Health Team

UNC, Duke researchers team up to study how the flu spreads

For years, the U.S. Centers for Disease Control and Prevention has recommended that people stay home and isolate themselves when they get the flu to keep it from spreading. But there was never a study to back up that advice - until now.
Posted 2015-09-04T16:29:04+00:00 - Updated 2015-09-06T12:02:51+00:00
App helps track flu

For years, the U.S. Centers for Disease Control and Prevention has recommended that people stay home and isolate themselves when they get the flu to keep it from spreading. But there was never a study to back up that advice – until now.

Allison Aiello, an epidemiologist at the University of North Carolina at Chapel Hill, and Katherine Heller, a statistician at Duke University, teamed up to study how the flu spreads among college students.

In the past, researchers relied on surveys about the flu, forcing participants to think back to answer questions. Aiello and Heller decided to do something different.

Using a mobile app that monitors who students interact with and when, they developed a model that enabled them to predict the spread of influenza from one person to the next over time. To test the model, the researchers applied it to a study of roughly 100 students at the University of Michigan.

For 10 weeks during the 2013 flu season, the students carried Google Android smartphones with built-in software, iEpi, that used Wi-Fi, Bluetooth and GPS technology to monitor where they went and who they came in contact with from moment to moment.

The students also recorded their symptoms every week online.

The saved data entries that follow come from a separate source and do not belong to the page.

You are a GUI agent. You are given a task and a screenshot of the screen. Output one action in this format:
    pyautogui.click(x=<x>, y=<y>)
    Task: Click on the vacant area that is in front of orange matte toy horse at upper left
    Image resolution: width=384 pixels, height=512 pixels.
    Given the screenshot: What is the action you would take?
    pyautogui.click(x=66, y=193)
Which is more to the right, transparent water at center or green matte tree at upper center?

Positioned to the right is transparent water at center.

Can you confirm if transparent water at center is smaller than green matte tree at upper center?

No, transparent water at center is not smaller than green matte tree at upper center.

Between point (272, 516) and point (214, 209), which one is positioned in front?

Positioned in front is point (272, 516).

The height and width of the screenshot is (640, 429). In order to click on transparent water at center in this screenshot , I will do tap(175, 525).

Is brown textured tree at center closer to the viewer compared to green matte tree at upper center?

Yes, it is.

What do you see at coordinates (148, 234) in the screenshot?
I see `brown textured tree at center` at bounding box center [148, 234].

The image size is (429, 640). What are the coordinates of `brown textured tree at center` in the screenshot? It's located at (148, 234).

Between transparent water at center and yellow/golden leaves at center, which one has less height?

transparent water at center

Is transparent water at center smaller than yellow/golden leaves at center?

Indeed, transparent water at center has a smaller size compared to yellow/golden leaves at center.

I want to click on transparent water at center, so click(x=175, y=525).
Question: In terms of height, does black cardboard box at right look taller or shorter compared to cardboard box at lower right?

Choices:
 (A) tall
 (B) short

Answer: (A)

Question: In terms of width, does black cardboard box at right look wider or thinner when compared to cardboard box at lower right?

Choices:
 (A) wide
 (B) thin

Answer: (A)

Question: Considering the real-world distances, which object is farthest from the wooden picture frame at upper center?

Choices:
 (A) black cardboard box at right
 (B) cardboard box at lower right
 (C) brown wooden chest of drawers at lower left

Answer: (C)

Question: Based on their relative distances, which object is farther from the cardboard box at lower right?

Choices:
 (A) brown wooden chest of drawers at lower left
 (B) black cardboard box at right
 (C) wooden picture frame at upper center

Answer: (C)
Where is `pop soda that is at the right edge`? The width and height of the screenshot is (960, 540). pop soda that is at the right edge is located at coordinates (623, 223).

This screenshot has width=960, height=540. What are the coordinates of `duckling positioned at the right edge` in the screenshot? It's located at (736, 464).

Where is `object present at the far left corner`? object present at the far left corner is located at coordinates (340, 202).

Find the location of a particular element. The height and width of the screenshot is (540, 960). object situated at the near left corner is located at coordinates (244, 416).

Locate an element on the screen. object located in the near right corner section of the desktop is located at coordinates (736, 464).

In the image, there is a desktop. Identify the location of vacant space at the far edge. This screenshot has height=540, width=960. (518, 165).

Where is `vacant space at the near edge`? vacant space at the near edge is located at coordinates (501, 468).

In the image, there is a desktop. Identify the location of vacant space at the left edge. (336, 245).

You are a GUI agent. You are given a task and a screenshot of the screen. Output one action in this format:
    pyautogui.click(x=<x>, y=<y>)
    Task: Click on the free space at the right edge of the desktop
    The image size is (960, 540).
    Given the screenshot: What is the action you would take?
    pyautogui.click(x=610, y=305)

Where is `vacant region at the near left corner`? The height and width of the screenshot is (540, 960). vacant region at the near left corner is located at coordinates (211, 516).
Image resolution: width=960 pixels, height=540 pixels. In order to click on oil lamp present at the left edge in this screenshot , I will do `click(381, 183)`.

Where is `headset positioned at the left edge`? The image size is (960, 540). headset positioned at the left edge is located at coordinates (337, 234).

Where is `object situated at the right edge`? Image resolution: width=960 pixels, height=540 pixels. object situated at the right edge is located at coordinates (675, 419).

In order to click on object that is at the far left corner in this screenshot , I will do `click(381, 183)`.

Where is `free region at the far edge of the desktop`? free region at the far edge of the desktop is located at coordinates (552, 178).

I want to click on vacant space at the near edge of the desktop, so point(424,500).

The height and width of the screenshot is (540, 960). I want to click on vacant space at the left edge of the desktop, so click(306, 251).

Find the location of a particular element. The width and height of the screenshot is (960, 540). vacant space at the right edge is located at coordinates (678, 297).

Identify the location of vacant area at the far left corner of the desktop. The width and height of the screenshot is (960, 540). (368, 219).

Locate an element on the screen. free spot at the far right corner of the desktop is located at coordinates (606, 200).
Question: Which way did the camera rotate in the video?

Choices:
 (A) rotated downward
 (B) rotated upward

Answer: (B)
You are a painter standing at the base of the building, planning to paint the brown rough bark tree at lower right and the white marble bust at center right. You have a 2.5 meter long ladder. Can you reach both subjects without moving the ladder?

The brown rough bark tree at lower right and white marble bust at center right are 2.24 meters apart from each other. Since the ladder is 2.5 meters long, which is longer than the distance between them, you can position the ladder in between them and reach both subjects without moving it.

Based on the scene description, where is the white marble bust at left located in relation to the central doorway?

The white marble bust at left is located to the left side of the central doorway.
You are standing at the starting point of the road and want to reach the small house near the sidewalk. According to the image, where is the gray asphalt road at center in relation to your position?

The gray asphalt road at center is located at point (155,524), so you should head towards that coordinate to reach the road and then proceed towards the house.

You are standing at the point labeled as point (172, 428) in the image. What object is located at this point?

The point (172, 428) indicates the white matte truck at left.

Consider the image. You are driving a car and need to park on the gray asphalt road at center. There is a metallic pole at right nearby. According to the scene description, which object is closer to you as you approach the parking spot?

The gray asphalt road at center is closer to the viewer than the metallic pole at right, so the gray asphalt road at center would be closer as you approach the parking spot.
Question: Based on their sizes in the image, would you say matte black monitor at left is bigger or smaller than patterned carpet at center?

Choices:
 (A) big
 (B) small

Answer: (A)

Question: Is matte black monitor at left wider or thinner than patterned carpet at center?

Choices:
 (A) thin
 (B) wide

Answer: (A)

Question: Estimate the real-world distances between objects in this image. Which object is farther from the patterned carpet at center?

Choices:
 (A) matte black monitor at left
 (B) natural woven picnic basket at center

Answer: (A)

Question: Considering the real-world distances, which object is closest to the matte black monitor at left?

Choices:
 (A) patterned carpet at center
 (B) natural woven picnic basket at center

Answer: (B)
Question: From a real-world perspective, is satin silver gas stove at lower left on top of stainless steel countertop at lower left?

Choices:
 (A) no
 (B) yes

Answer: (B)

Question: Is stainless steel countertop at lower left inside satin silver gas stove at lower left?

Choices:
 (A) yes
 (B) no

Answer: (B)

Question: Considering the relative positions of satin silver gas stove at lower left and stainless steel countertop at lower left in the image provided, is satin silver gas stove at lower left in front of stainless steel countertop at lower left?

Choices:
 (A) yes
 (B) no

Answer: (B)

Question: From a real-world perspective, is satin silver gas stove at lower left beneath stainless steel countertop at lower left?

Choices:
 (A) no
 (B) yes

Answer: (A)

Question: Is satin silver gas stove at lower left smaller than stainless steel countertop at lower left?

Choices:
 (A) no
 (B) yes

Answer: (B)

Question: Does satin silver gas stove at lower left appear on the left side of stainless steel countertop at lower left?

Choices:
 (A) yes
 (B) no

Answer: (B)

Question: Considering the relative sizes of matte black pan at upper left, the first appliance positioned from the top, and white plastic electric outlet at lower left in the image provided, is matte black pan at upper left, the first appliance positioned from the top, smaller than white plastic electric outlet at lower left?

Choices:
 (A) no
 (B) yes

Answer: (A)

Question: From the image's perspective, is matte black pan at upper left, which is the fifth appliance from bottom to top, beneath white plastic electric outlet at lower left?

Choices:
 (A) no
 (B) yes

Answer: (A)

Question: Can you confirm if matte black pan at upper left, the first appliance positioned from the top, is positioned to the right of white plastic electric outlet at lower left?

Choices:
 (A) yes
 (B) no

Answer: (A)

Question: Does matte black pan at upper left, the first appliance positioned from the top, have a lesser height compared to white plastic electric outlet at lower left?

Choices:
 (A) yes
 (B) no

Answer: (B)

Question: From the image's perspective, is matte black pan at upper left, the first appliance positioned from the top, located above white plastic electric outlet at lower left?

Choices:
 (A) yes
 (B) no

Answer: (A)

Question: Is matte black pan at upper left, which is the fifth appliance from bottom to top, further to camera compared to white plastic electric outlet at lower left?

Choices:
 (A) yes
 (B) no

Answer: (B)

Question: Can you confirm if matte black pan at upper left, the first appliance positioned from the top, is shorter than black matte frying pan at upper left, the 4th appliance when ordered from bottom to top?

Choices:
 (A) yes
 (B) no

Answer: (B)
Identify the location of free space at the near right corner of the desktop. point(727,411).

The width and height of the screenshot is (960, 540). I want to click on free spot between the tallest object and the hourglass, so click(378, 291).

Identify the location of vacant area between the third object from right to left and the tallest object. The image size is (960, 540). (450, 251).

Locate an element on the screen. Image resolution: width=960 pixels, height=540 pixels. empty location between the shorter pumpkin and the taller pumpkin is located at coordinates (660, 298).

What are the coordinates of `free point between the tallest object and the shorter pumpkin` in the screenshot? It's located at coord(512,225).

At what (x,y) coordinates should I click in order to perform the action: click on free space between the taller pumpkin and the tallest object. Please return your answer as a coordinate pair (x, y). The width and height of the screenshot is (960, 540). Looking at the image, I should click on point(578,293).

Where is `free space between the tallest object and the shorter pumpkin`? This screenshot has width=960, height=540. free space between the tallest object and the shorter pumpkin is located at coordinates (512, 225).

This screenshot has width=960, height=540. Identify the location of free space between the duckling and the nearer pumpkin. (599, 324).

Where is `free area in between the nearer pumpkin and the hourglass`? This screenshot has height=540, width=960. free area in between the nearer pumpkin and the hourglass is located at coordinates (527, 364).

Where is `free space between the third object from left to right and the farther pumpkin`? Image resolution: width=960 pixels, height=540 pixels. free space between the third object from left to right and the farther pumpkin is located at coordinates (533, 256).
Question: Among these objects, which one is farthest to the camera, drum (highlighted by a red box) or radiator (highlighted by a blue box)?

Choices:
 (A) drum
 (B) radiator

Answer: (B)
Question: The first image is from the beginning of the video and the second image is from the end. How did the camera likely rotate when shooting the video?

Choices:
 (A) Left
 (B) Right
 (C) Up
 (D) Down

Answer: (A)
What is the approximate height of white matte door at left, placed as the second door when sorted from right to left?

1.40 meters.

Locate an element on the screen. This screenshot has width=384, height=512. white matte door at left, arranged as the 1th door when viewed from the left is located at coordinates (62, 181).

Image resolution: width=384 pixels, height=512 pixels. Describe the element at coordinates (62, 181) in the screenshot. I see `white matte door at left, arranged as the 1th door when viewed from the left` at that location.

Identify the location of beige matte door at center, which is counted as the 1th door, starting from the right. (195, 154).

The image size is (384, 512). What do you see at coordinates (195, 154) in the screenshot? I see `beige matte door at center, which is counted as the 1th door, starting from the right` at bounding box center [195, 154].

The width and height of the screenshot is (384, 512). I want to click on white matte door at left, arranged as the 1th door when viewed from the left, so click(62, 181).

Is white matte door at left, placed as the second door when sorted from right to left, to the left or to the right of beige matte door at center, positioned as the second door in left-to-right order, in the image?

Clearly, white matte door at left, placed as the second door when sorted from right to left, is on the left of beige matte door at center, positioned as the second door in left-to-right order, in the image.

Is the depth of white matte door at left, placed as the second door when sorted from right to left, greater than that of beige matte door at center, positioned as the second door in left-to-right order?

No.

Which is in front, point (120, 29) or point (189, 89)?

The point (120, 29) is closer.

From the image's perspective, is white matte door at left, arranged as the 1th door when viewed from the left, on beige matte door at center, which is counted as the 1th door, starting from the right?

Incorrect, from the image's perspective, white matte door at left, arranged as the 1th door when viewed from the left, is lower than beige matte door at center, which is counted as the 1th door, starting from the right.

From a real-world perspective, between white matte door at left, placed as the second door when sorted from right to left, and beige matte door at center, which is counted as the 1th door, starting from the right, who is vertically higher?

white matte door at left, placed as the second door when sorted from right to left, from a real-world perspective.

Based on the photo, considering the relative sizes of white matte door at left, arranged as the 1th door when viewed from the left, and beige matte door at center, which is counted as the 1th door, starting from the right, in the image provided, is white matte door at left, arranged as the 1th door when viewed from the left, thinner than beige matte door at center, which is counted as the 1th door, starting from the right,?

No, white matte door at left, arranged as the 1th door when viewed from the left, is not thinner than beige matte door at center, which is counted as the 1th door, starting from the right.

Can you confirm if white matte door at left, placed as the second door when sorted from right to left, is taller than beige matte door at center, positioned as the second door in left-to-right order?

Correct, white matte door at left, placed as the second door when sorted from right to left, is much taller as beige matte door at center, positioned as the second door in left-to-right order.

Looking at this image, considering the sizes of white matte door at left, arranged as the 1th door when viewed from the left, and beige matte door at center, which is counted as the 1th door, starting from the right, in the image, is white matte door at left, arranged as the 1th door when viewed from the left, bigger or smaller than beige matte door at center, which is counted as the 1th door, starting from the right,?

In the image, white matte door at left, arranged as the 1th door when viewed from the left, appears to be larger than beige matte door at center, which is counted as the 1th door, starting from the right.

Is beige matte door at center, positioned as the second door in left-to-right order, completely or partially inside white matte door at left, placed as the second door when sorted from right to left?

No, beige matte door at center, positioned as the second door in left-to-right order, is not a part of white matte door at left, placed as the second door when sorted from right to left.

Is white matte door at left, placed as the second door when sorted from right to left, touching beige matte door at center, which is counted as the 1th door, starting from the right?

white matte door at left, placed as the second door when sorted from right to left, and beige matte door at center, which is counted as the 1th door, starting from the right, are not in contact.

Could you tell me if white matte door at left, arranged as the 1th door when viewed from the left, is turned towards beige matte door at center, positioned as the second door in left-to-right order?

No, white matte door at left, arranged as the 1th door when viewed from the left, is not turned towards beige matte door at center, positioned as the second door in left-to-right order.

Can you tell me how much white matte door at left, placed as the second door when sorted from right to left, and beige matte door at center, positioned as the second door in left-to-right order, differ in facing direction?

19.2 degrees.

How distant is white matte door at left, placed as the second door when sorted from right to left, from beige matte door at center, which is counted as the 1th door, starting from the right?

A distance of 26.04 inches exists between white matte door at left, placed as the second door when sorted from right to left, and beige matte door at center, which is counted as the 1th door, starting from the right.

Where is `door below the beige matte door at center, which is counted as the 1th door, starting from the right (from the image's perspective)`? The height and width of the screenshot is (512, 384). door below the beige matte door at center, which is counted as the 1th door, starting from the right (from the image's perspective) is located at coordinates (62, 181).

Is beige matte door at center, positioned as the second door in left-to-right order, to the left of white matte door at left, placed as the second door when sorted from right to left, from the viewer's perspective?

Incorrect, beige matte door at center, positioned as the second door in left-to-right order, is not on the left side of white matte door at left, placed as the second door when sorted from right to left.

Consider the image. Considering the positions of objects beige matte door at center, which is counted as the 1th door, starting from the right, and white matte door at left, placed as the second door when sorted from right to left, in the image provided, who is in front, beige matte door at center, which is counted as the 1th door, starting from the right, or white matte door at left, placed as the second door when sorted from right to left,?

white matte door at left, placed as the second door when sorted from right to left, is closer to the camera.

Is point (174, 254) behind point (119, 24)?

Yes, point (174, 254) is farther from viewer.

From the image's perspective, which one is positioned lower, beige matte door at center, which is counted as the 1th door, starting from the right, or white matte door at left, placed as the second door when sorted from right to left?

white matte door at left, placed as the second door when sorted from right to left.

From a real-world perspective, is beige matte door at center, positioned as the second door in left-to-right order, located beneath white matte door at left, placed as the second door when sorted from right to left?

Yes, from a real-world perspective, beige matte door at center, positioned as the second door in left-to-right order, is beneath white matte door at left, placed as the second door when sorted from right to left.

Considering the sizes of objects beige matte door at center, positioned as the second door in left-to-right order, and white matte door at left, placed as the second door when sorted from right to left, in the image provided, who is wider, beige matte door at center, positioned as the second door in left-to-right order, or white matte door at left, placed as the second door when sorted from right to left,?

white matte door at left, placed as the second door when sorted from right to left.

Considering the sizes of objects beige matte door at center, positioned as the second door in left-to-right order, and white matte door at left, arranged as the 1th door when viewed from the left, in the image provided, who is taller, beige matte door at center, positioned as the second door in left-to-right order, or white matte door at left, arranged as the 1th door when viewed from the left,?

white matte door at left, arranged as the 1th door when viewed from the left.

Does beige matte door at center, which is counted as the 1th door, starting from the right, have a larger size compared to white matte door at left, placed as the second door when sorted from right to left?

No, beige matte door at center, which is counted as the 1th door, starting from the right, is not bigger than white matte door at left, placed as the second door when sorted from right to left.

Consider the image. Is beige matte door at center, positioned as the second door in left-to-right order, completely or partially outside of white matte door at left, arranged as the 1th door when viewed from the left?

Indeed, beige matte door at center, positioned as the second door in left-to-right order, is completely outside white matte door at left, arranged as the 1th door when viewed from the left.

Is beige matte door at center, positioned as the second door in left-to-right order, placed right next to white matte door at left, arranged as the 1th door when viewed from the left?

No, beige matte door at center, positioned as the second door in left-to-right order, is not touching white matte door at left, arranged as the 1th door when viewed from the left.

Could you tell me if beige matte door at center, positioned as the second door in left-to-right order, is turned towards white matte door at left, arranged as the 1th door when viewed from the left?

Students who reported coughing and fever, chills or aches provided throat swabs to determine whether they had a cold or the flu.

The model then returned the odds that each student would spread or contract the flu on a given day, and identified the personal health habits – such as hand-washing or getting a flu shot – that might help them beat the odds or hasten their recovery.

“What’s fantastic about it is that is provides data in a much more objective way,” Aiello said. “We also had the app pop up a survey when they came in contact with one of their friends to ask them more about the context in which they were interacting.”

The researchers found that when a student got sick, his or her friends were more likely to get sick, too. Also, students who smoked or drank took longer to recover.

Aiello and Heller say cellphone technology allows them to gather more personalized data on a faster time scale – a research model that will also speed up people’s understanding and treatment of other illnesses.

“Our understanding of almost every disease will be helped by our ability to collect more information on it or collect data on a shorter time scale,” Heller said.

Right now, the app is only available for research. Duke University Hospital is looking at ways to use the technology to study and track patient health.

Aiello and Heller presented their findings Aug. 12 at the 21st International Conference on Knowledge Discovery and Data Mining in Sydney, Australia. Kai Fan of Duke and Marisa Eisenberg and Alison Walsh of the University of Michigan also authored the study, which was supported by the U.S. National Science Foundation and the CDC.